ベートーヴェンは温泉療養で訪れるバーデンへ向かう馬車の中で眠っていた。すると中東を旅している夢を見たのだという。エルサレムを訪れた夢では旧約聖書(「ドビト記」)に出てくるトビアスと、それに関して思い浮かんだメロディーを思い付いた。しかし、目が覚めたときにはその記憶をもう失っていた。

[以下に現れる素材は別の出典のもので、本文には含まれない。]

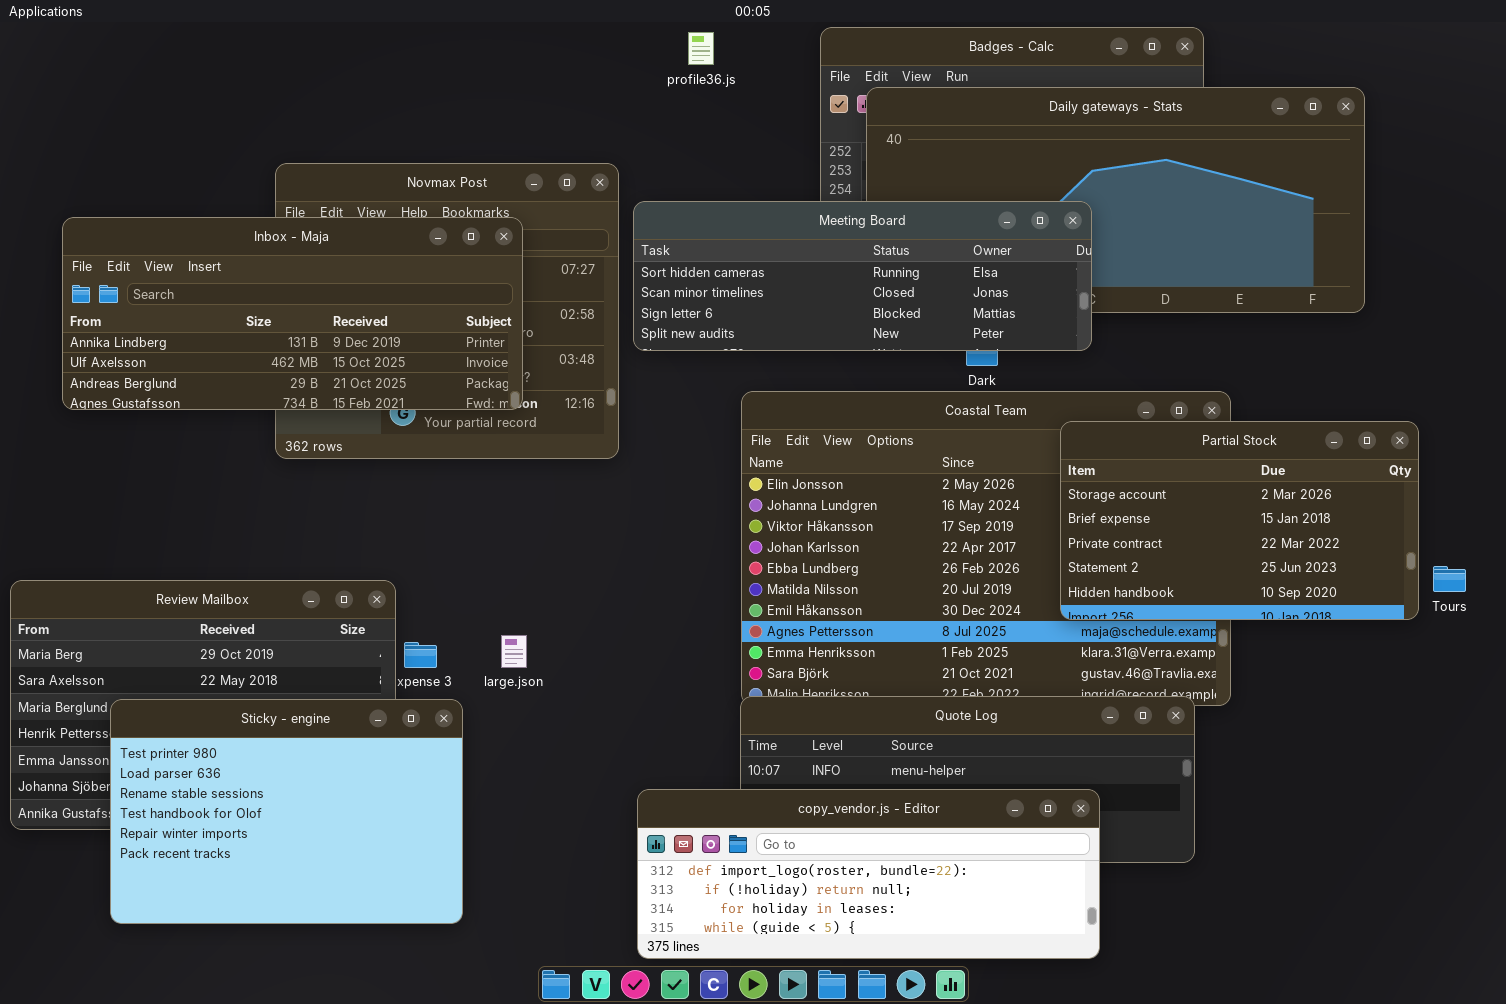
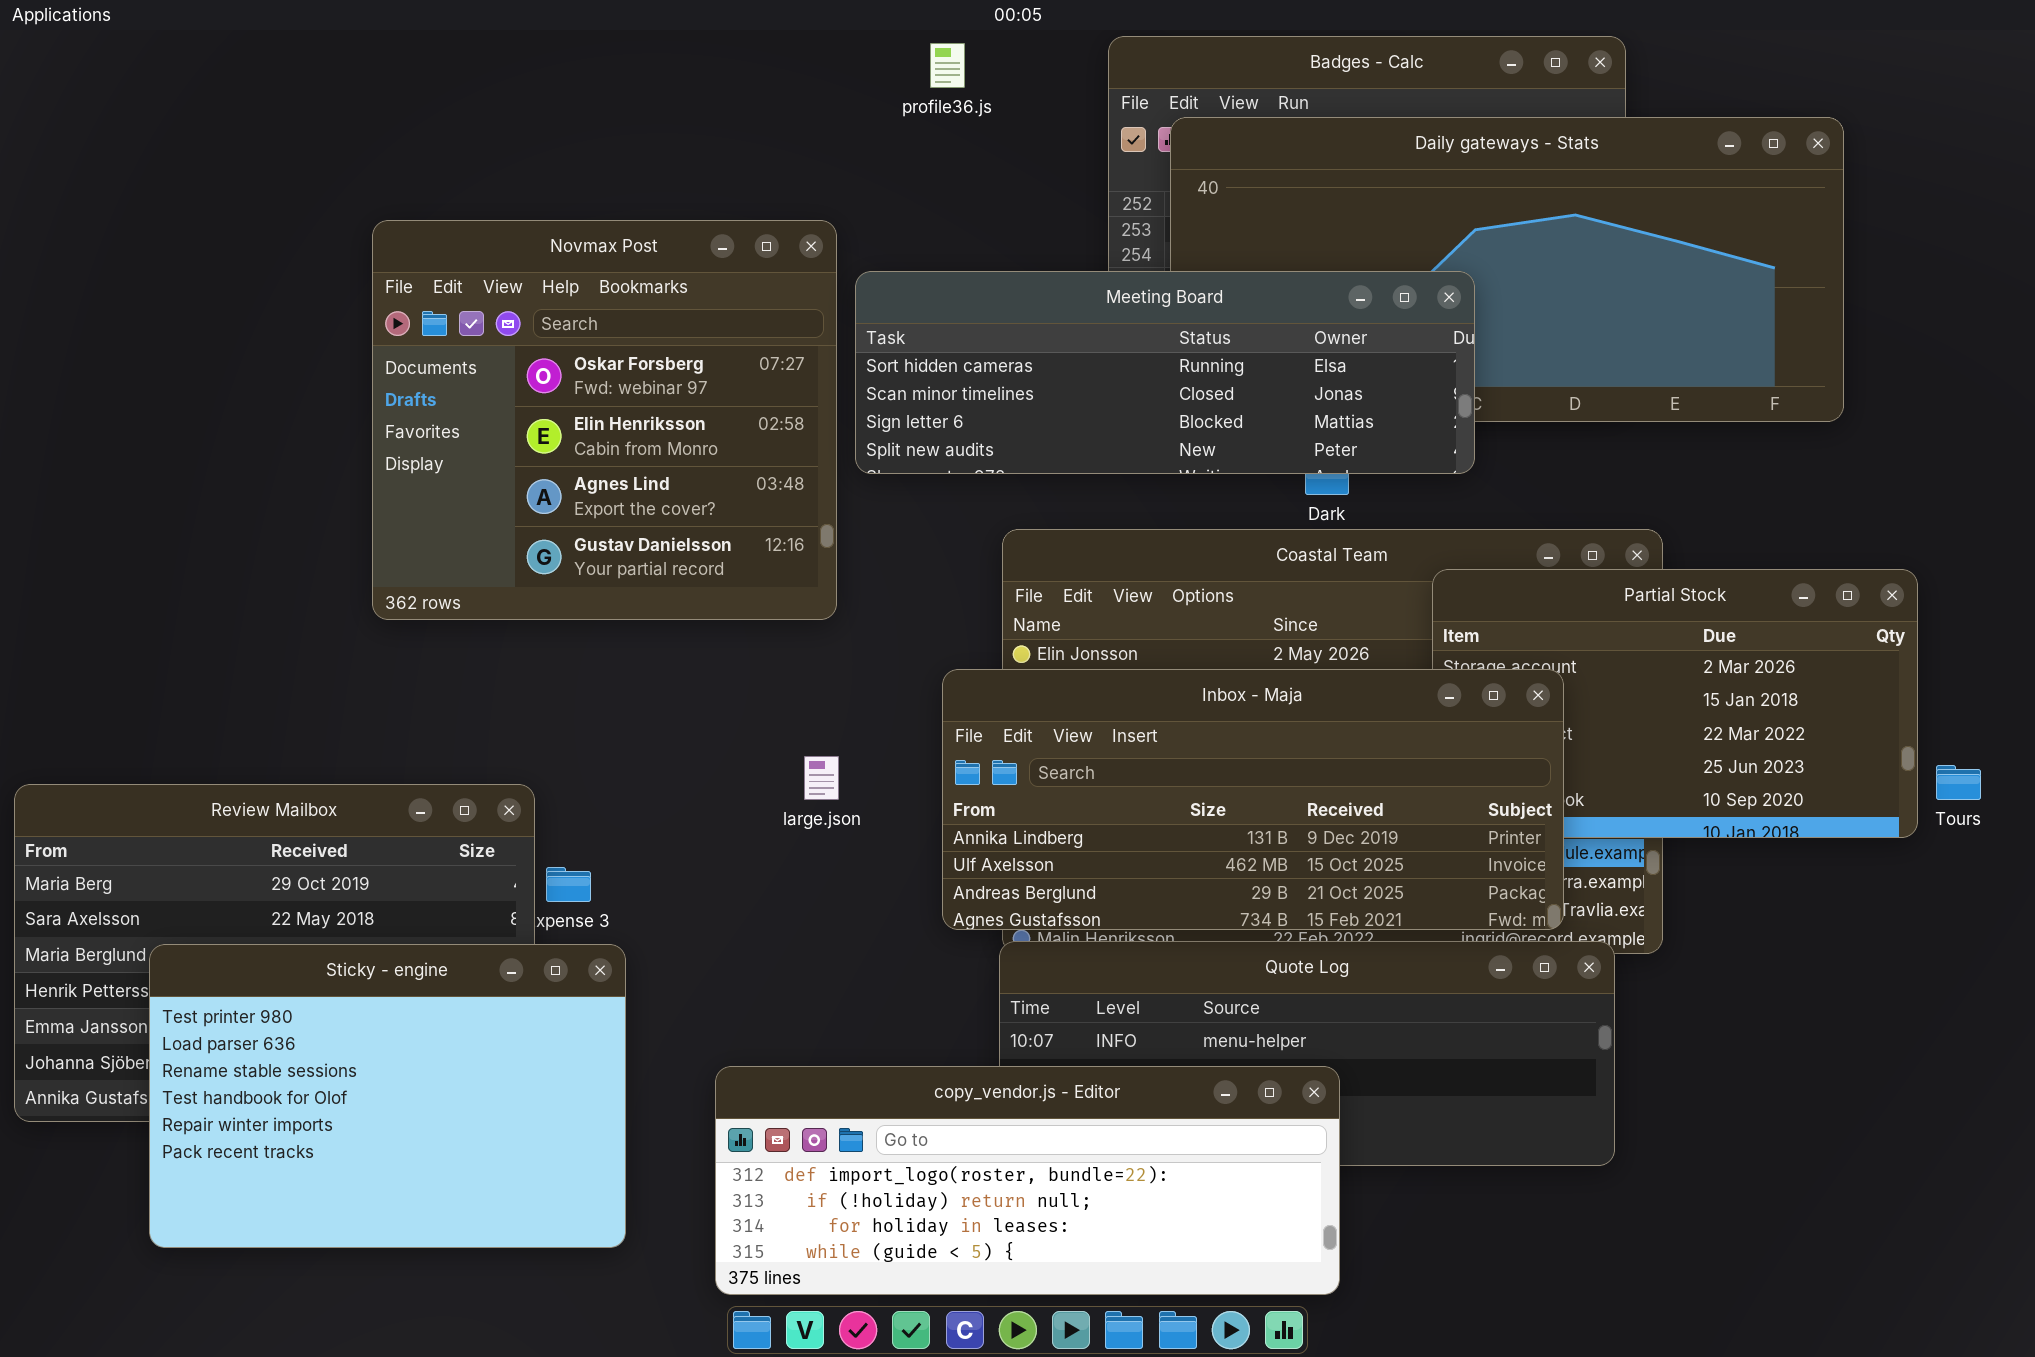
Inbox - Maja: [62,217,523,410] -> [942,669,1564,930], moved
large.json: [501,635,527,668] -> [804,756,839,800], moved
copy_vendor.js - Editor: [637,789,1100,959] -> [715,1066,1340,1295], moved

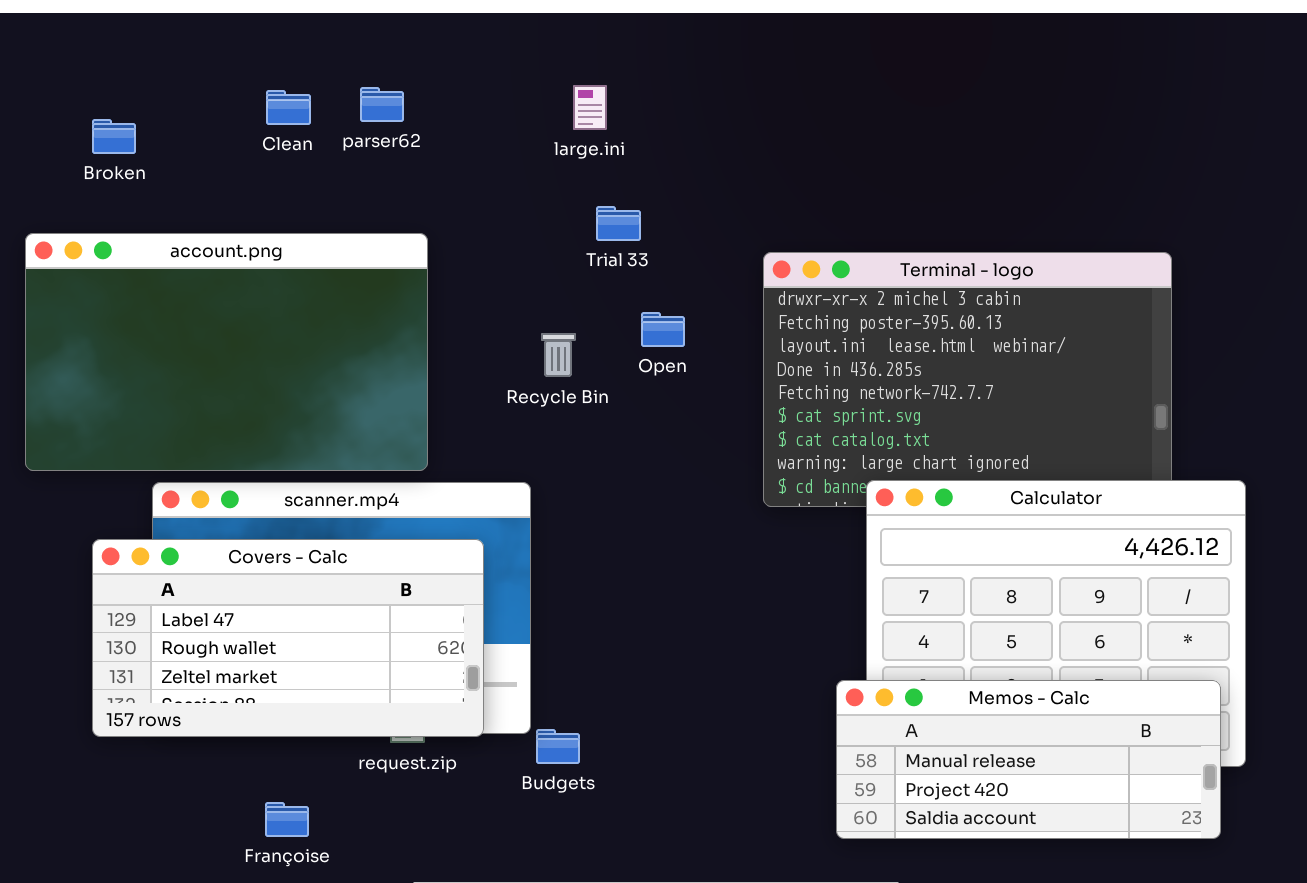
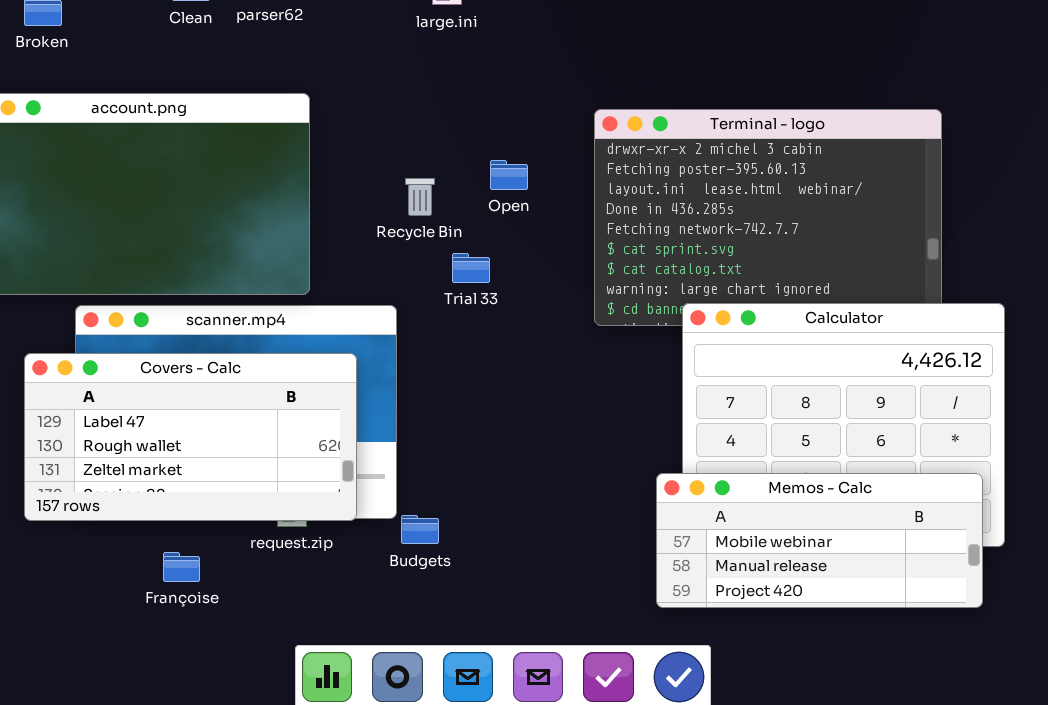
Trial 33: [596,206,641,241] -> [452,253,490,283], moved
Memos - Calc: [836,680,1221,839] -> [656,473,983,608], scrolled up 1 row
Françoise: [265,802,309,837] -> [163,552,200,582], moved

バーデンからウィーンへの帰り道も馬車に乗っていたが今度は眠らず起きたままであった。すると不思議なことに、忘れていたメロディーが浮かんできて、それをカノンとして記録したという。

歌詞は「おお!トビアス!主ハスリンガー!おお!」

と名前を言っているだけであまり意味を成さない。夢では聖書のトビアスが出てきたが、なぜがカノンは同じファーストネームのハスリンガーのこと。

ベートーヴェンが大好きな冗談、言葉遊びである。トビアス・ハスリンガーのことを手紙やカノンでよくからかっていたらしい。

しかし、この音楽は短くても格調高い宗教音楽のように聞こえる。これはちょうど作曲も終盤に掛かったミサ・ソレムニスに影響されているのかもしれない。

思いっきり悩んでいる時に、その解決方法やアイデアが夢の中に現れることがあるという。きっとミサ・ソレムニスで頭がいっぱいだったのだろう。エルサレムへ行き、聖書にちなんだ夢を見たというのも何か神秘的な話である。